Page extract:
• • •

Substantial changes have been made to the norms
of material law, in particular, administrative and
criminal. The peculiarities of the implementation
of these provisions are associated with certain
difficulties, which require additional research
and resolution. Some changes have also been
made to the legislative provisions regulating the
procedure for judicial proceedings on the
territory of Ukraine, in particular under the
conditions of the legal regime of martial law.
Normative and legal changes have already
regulated the usual procedure of law enforcement
agencies in a new way, introduced the formation
of new law enforcement practice and caused the
emergence of some difficulties in the
implementation of the professional activities of
law enforcement agencies. These legislative
novelties have a significant impact on the
activities related to the investigation of criminal
proceedings; they affected the peculiarities of
their judicial proceedings, as well as certain
aspects of the implementation of administrative
proceedings. Therefore, the task of research and
definition of theoretical and practical problems
of carrying out criminal and administrative
proceedings in Ukraine under the legal regime of
martial law was updated.
Methodology
The purpose of the study was to determine the
theoretical and practical problems of conducting
criminal and administrative proceedings in
Ukraine under the legal regime of martial law.

• • •

Instructions for the task:
According to the passage on martial-law proceedings in Ukraine, what was the purpose of the study? The items that come next have no connection to the passage on martial-law proceedings in Ukraine.

Data excerpts:
• • •

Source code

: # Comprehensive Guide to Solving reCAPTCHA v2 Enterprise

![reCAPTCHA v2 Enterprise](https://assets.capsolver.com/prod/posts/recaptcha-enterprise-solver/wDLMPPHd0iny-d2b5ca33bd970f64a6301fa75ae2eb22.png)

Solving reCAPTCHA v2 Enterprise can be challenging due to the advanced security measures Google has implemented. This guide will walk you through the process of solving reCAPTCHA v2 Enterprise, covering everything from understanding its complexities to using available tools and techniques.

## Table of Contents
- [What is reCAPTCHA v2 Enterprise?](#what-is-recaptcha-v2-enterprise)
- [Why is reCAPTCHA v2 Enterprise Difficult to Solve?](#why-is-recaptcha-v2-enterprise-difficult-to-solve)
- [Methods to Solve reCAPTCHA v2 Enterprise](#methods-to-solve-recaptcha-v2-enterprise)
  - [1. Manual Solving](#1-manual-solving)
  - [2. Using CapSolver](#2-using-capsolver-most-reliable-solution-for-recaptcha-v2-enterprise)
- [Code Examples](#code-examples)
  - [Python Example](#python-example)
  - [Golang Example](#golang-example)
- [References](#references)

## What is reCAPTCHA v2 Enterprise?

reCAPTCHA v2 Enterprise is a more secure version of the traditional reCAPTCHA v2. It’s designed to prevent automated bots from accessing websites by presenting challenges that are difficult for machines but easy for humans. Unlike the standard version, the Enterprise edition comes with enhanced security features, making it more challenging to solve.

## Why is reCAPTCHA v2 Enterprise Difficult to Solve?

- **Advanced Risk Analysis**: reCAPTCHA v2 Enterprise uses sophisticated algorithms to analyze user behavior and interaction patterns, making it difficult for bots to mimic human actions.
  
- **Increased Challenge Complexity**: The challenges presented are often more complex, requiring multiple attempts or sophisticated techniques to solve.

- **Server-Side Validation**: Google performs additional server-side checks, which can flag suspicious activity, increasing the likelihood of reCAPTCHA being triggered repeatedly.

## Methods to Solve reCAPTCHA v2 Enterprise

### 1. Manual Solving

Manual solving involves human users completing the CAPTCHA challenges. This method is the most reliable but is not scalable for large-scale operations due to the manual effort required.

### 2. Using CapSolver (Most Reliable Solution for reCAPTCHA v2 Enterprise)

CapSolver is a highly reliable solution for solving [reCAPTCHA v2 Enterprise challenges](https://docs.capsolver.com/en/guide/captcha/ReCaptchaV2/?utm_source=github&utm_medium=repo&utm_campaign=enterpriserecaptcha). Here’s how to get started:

• • •

Task answer:
To determine the theoretical and practical problems of conducting criminal and administrative proceedings in Ukraine under the legal regime of martial law.